There are various ways to protect yourself (PrEP, condoms). Both are about 98% effective when all directions are followed. But in real life, people are inconsistent - they use condoms incorrectly, and they sometimes forget to take their pills. So the real life stat is more like 90% in actual observed studies with actual people.
But you are asking about the alternative of completely unprotected sex. And I have to ask - why? What is the benefit you want to gain from not having any protection? Because whatever that benefit is, you have to weigh it against the risk of giving or receiving an incurable, life-altering, potentially deadly disease. That is the bottom line.
I realize that can seem abstract today - the ravages of the disease aren't in-your-face the way it was in the 80s and 90s. People no longer have to go to a funeral a week. The obituaries in the gay press are no longer 20 pages long.
But HIV itself hasn't changed and the way its transmitted hasn't changed and once you have it there is still no way back to "normal". You will have to manage it the rest of your life, and lord help you if you lose your insurance or can't pay the premiums or co-pays for your meds.

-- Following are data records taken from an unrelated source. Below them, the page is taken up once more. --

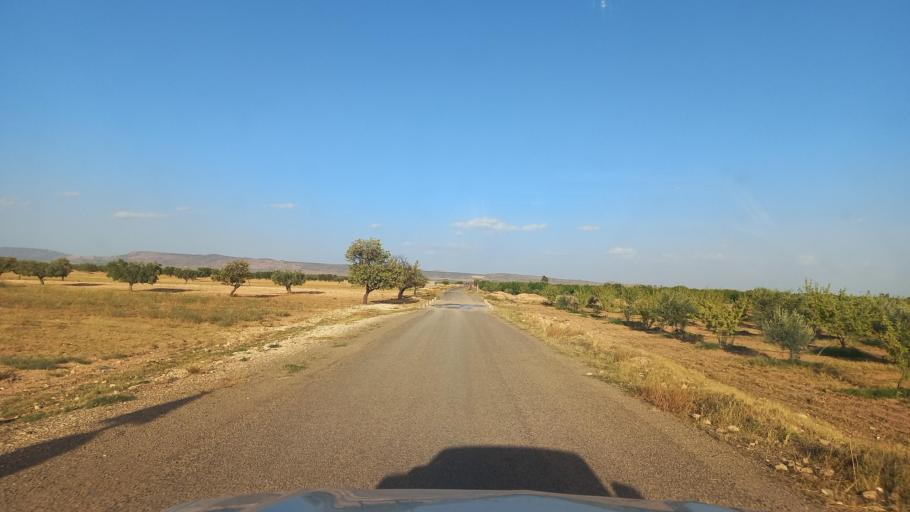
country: TN
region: Al Qasrayn
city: Kasserine
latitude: 35.2867
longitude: 9.0278
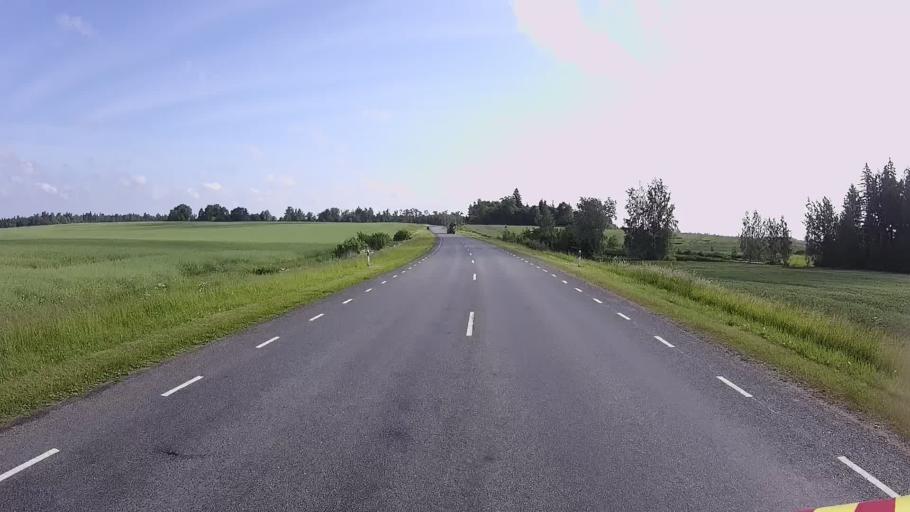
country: EE
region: Viljandimaa
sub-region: Viiratsi vald
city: Viiratsi
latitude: 58.3333
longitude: 25.6154
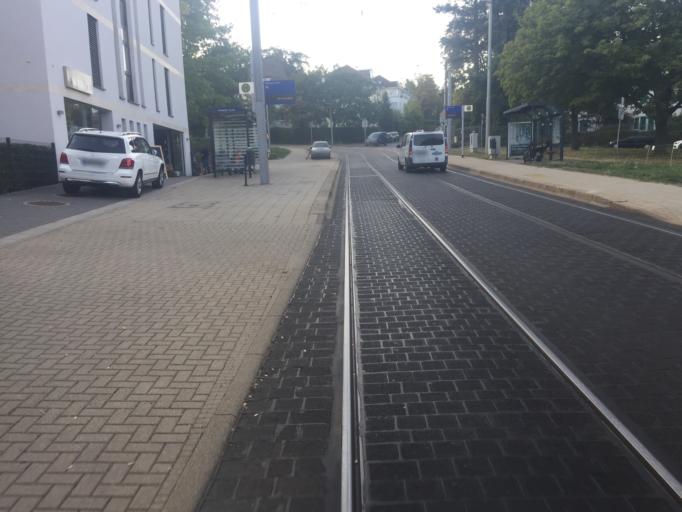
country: DE
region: Hesse
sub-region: Regierungsbezirk Kassel
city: Baunatal
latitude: 51.3094
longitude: 9.4226
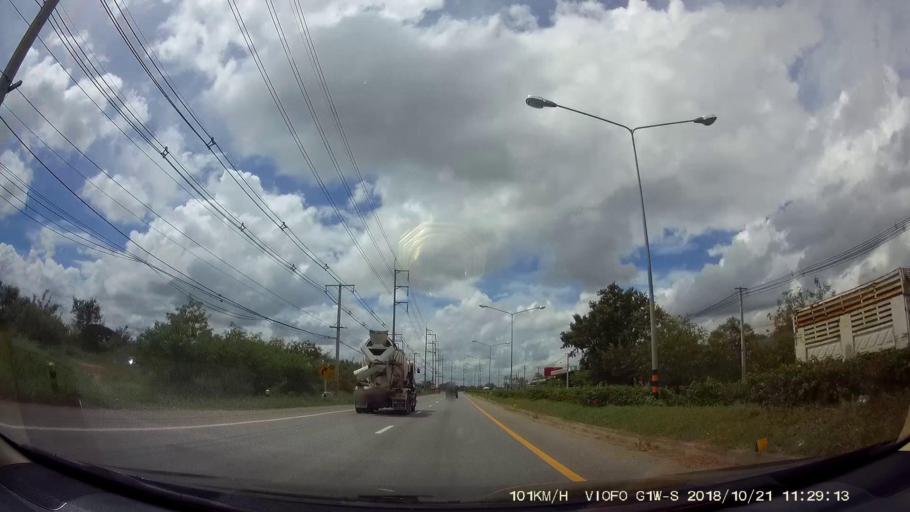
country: TH
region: Chaiyaphum
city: Chaiyaphum
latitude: 15.7865
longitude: 102.0337
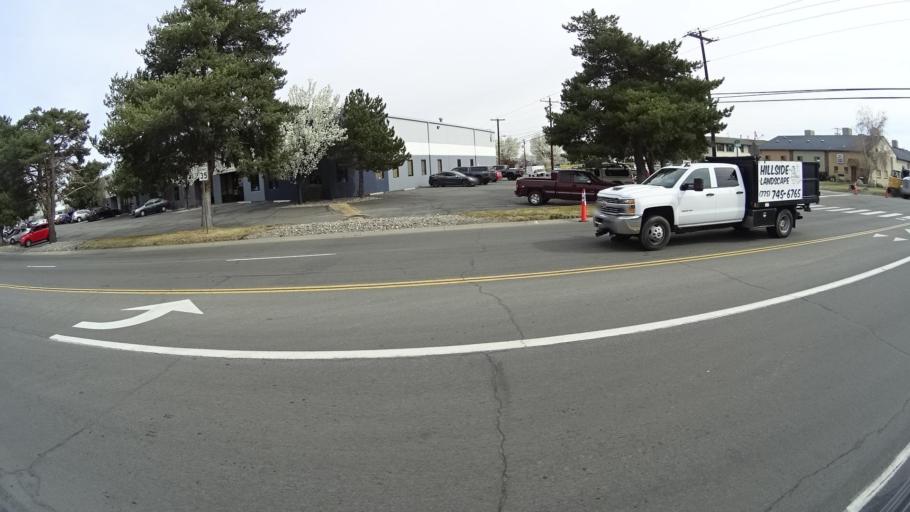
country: US
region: Nevada
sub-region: Washoe County
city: Sparks
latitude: 39.5215
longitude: -119.7545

I run projects for a living and one of the things we do all the time is evaluate risks. There are two things that identify a risk:
- How likely will it happen?
- How destructive will the consequences be if it does happen.
A fire is something that is rather common, so it is a risk we would plan for. An earthquake is uncommon, but because it could potentially destroy all the infrastructure, the consequences are so great that we would be wise to make a plan to recover if it occurs.
HIV infection is, unfortunately, both very common in gay men and irreversibly destructive - potentially fatal. That makes it a high risk that you want to prevent from happening if at all possible.
You might say, "But I'm just one person and this is just one fun night of sex. It doesn't matter that much."
But, you see, it's always just one fun night of sex. For so many people that have been infected (people have talked about it here on GH) they dropped their guard just for one special person, or just for a weekend, or even for their first sexual experience - and that's all it took.
One last thought - just from a human behavior perspective it is very hard to make these decisions on a case by case basis. Human sexual passion just isn't conducive to that kind of thoughtful assessment. In the heat of the moment, no one wants to deal with condoms, or turn down an encounter because you haven't filled your prescription. You have to make these decisions in advance, rather than improvise on the spot.
The safest way through this is to take complete responsibility for what happens with your body. You take PrEP faithfully, or you only have sex with condoms. You don't rely on other people taking their medications, or getting tested, or knowing their HIV status. You simply operate from the assumption that they have HIV and don't know it yet and go from there.
I realize this is an overly long answer and good for you if you made it to the end. Just know that this is coming from someone who has had to say goodbye to a lot of wonderful people and doesn't want another generation to have to go through that.